UAW Honcho Gary Jones Pleads Guilty to Embezzlement

Presumptive 2020 Democrat presidential nominee Joe Biden has unceasingly supported the power of union bosses, shady UAW chiefs included, to extract forced fees from workers in all 50 states. Photo: Laura Ziegler, KCUR 89.3 (Kansas City, Mo.).

Today Gary Jones, the indicted, recently resigned chief of the United Auto Workers (UAW, AFL-CIO) union, pleaded guilty to embezzlement. Jones’ indictment alleged embezzlement of “more than $1 million,” some of which was spent on “personal luxuries,” including “private villas.”

Robert Snell and Breana Noble explained in a mid-May Detroit News article about Jones’ federal arraignment that he is the “highest-ranking UAW official charged” in the “crackdown on corruption” within the U.S. auto industry.  The probe has revealed that Organized Labor officials and auto executives colluded with one another to break federal labor laws, steal union funds, and engage in bribery.

Before today, the ongoing investigation had already resulted in nine UAW bosses’ pleading guilty to federal crimes.  The widow of a deceased UAW vice president also entered a guilty plea. Just months after his installation as UAW president in 2018, Jones was first publicly connected to the rampant lawbreaking.  At that time rank-and-file autoworkers and other citizens learned about curious UAW-boss expenditures of “almost $1 million,” most of it taken from forced dues-laden union treasuries, “on condominiums, liquor, food and golf in California, where Jones held annual conferences before becoming president.”
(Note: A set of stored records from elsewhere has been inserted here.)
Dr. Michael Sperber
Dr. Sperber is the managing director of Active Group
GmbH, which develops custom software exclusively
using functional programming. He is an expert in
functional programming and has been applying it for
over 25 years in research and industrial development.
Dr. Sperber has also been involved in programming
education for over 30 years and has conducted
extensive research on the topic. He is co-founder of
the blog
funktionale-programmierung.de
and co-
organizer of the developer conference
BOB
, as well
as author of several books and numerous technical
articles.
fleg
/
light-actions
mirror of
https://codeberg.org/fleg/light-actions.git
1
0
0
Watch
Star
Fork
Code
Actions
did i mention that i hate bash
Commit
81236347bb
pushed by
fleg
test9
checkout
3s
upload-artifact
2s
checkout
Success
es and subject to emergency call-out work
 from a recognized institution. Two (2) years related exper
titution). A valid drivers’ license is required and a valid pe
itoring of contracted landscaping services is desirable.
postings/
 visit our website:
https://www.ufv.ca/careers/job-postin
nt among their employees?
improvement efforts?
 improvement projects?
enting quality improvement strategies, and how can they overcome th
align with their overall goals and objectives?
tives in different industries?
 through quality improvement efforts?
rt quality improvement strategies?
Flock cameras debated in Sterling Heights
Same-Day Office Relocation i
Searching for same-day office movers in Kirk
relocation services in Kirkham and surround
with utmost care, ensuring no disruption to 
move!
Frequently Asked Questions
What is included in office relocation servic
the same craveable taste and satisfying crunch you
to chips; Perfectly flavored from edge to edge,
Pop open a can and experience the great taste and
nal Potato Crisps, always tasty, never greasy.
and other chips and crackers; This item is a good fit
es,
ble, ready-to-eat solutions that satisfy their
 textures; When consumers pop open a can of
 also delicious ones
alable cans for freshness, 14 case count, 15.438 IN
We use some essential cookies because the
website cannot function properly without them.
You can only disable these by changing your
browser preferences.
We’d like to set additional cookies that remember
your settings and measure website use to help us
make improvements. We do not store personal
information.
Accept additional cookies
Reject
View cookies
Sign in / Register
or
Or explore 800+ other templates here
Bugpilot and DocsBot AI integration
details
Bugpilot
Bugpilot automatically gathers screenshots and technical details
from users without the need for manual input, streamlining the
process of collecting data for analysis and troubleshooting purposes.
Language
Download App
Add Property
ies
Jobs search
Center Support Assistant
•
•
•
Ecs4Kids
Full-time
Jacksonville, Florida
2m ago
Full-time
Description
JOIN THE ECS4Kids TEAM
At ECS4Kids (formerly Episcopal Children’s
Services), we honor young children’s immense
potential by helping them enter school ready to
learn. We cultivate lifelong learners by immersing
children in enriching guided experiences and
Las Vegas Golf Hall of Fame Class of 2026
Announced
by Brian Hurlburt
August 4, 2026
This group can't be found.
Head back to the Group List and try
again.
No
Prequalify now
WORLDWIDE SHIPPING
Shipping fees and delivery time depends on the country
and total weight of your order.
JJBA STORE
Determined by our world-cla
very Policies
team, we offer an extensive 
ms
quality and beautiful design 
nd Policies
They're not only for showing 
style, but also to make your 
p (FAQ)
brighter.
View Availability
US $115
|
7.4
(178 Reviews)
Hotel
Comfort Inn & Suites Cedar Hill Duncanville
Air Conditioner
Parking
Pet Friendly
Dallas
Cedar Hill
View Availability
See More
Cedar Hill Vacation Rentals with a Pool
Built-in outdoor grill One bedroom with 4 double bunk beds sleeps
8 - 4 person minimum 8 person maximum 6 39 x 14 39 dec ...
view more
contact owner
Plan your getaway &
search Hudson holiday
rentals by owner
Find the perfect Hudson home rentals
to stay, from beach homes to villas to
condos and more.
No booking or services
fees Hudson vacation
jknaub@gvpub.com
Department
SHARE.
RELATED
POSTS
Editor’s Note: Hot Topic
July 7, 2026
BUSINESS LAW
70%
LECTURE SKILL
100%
According to prosecutors, a conspiracy was forged in 2010 involving Jones, his immediate predecessor as UAW president, Dennis Williams, and other top union bosses.  It continued for roughly nine years, ending in September 2019  The charges against Jones and his coconspirators, indicted and unindicted, primarily involved theft of workers’ forced-dues money.  Gary Jones and several other top union bosses appear collectively to have embezzled millions of dollars of dues extracted from workers, in many cases as a condition of keeping their jobs.

In a bid to reduce his sentence, Jones is expected to cooperate with ongoing investigations of current UAW President Rory Gamble, Williams, and former UAW Vice President Jimmy Settles.

Snell and Noble sources claim:  “Investigators are probing allegations of strip club payoffs in exchange for contracts to supply union-branded merchandise, . . . as well as financial ties” between Gamble, Settles, “and one of the union’s highest-paid vendors.”  With Jones’ cooperation, federal investigators are building criminal cases “that could lead the Justice Department to seize control” of the corrupt UAW union.

Perhaps partially motivated by concern about federal authorities’ seizing control over the UAW, the union’s top bosses are already, and not surprisingly, heavily involved in 2020 partisan politics.

On April 21, Boss Gamble released a statement endorsing Big Labor Democrat Joe Biden’s presidential bid and takeover of the U.S. Justice Department.  UAW union political operatives will deploy millions of dollars in dues money for schemes to elect Biden and other pro-union monopoly candidates.  Forced dues and fees forked over by autoworkers and workers in other other UAW-organized industries in states that still lack Right to Work protections for employees, such as Ohio, Illinois and Missouri, will fuel this 2020 electioneering campaign against workers’ wishes.

In exchange for campaign money and troops, Biden publicly vows to push for a “national ban” on state Right to Work laws, overturning protections for the personal freedom to refuse to join or bankroll a union that American workers in 27 states already enjoy.

Unionized autoworkers in Right to Work states may be forced to accept officers from the shady UAW as their “exclusive” bargaining agents, but they cannot be forced to fork over union dues or fees to UAW coffers to keep their jobs.

If Big Labor Biden gets his way, American workers’ freedom to reject paying money to corrupt union officials like Gary Jones, without being fired, will disappear.